I would like to raise the issue of the way humour is used to come up with derogatory gender-related jokes
ANKARA: Unfortunately, I am a daughter and to make matters worse, am more like my father than my late mother. If only I were a son, the ‘personality’ issue I seem to have would have been taken care of. Nobody would criticise my actions. To everybody’s dismay, I am a girl who speaks her mind, a girl who questions society’s norms and a girl who can’t stop wondering why it’s funny to call a girl ‘bossy’, ‘fat’ or ‘talkative’. Without getting into a debate on gender equality, I would like to raise the issue of the way humour is used to come up with derogatory gender-related jokes. The kind of humour that a society often partakes in tells us a lot about that society. It reflects how advanced a society is, how accepting or liberal it can be and how it treats its people. As I was growing up, my uncles and the ‘men of the house’ in general, would often pass comments about their wives being bossy, terrifying and dominating. These ‘jokes’ had a tinge of sarcasm, and as a child, I was made to understand that all this was said in ‘good humour’. Meanwhile, the wives would either ignore these comments or would pretend that these were simply not important enough and would not give any counter-argument.
Recently, one of my cousins shared a post on social media that praised mothers and women at large.
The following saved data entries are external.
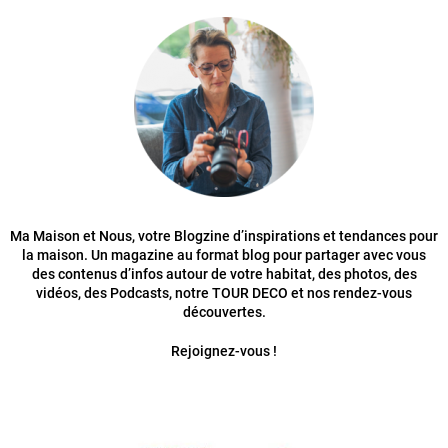
Ma Maison et Nous, votre Blogzine d’inspirations et tendances pour
la maison. Un magazine au format blog pour partager avec vous
des contenus d’infos autour de votre habitat, des photos, des
vidéos, des Podcasts, notre TOUR DECO et nos rendez-vous
découvertes.
Rejoignez-vous !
Initially, I expected comments that would be in agreement with the post. The topic of parenthood is generally considered to be predominantly a women’s territory. To my amazement, men’s comments on the post did not fail for a single moment to remind us that fathers are as important as mothers and that we often forget to mention them while discussing parenthood. This gave rise to some pressing questions in my mind. For example, while we might be forgetting to give fathers their due share, at the same time, we also try to undermine women who contribute to this country’s economy and to family finances. Why is the father’s role or his domestic contributions superior to a woman’s work in agricultural fields? Why are women considered too demanding if they ask their employees for something while a man is considered confident and authoritative if he demands the same thing?
If we continue feeding young minds with ideas that it is okay to half-humiliate or sarcastically criticise women in front of their family members, then society will never evolve. The wife jokes where the poor husband is ‘suppressed’ by a hefty woman who keeps an eye on him and prevents him from cheating on her is a humorous situation, not because she is ever-watchful, but because the man is said to be ‘oppressed’. If we continue to target over-weight, dark-skinned and tough ladies and make them objects for cruel comments and third class humour, then how will we learn to respect women in general? I am not a feminist. I believe that men and women are very different as we are biologically and psychologically, very different creatures. However, I do advocate gender justice.
The day women stop feeding men’s egos will be the day men might wake up from their illusion and realise that women truly are accommodating. Women take criticism directed at them with dignity and that does not make them weak or submissive. If women can work at the office or in the fields and fulfil their domestic responsibilities, then why can’t men step up their game and help with domestic work? Why do baby diaper advertisements only have motherly representations? How about placing baby diaper-changing counters in men’s areas in departmental stores? Why are men who help around the house called ‘bechara’, while a girl who focuses on her career is considered ‘badtameez’?
Nida Ahmed
Published in The Express Tribune, November 8th, 2015.